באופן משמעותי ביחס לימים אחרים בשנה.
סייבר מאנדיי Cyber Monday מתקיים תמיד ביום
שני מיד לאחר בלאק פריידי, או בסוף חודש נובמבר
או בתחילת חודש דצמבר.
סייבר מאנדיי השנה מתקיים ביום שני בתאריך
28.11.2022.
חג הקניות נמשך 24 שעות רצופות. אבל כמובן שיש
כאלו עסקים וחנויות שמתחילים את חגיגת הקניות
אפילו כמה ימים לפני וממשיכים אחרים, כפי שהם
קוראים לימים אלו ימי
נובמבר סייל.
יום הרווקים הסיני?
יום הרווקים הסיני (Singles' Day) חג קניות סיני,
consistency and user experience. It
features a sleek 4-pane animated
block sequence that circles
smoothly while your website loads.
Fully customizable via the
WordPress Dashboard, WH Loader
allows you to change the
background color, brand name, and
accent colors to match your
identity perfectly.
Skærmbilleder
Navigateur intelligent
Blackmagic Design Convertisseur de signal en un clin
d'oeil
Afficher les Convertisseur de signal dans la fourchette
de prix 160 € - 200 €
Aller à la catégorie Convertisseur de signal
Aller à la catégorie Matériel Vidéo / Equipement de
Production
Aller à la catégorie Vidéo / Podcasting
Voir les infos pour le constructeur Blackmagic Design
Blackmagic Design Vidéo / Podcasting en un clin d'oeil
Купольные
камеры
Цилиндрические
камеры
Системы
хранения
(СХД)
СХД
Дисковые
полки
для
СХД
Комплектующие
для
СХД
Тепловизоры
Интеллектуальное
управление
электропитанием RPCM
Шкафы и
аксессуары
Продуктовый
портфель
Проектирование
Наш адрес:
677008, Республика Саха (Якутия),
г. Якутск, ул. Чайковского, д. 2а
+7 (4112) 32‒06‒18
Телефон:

======

To-do item | Every entry should be restated word for word.

Response box |
באופן משמעותי ביחס לימים אחרים בשנה.
סייבר מאנדיי Cyber Monday מתקיים תמיד ביום
שני מיד לאחר בלאק פריידי, או בסוף חודש נובמבר
או בתחילת חודש דצמבר.
סייבר מאנדיי השנה מתקיים ביום שני בתאריך
28.11.2022.
חג הקניות נמשך 24 שעות רצופות. אבל כמובן שיש
כאלו עסקים וחנויות שמתחילים את חגיגת הקניות
אפילו כמה ימים לפני וממשיכים אחרים, כפי שהם
קוראים לימים אלו ימי
נובמבר סייל.
יום הרווקים הסיני?
יום הרווקים הסיני (Singles' Day) חג קניות סיני,
consistency and user experience. It
features a sleek 4-pane animated
block sequence that circles
smoothly while your website loads.
Fully customizable via the
WordPress Dashboard, WH Loader
allows you to change the
background color, brand name, and
accent colors to match your
identity perfectly.
Skærmbilleder
Navigateur intelligent
Blackmagic Design Convertisseur de signal en un clin
d'oeil
Afficher les Convertisseur de signal dans la fourchette
de prix 160 € - 200 €
Aller à la catégorie Convertisseur de signal
Aller à la catégorie Matériel Vidéo / Equipement de
Production
Aller à la catégorie Vidéo / Podcasting
Voir les infos pour le constructeur Blackmagic Design
Blackmagic Design Vidéo / Podcasting en un clin d'oeil
Купольные
камеры
Цилиндрические
камеры
Системы
хранения
(СХД)
СХД
Дисковые
полки
для
СХД
Комплектующие
для
СХД
Тепловизоры
Интеллектуальное
управление
электропитанием RPCM
Шкафы и
аксессуары
Продуктовый
портфель
Проектирование
Наш адрес:
677008, Республика Саха (Якутия),
г. Якутск, ул. Чайковского, д. 2а
+7 (4112) 32‒06‒18
Телефон:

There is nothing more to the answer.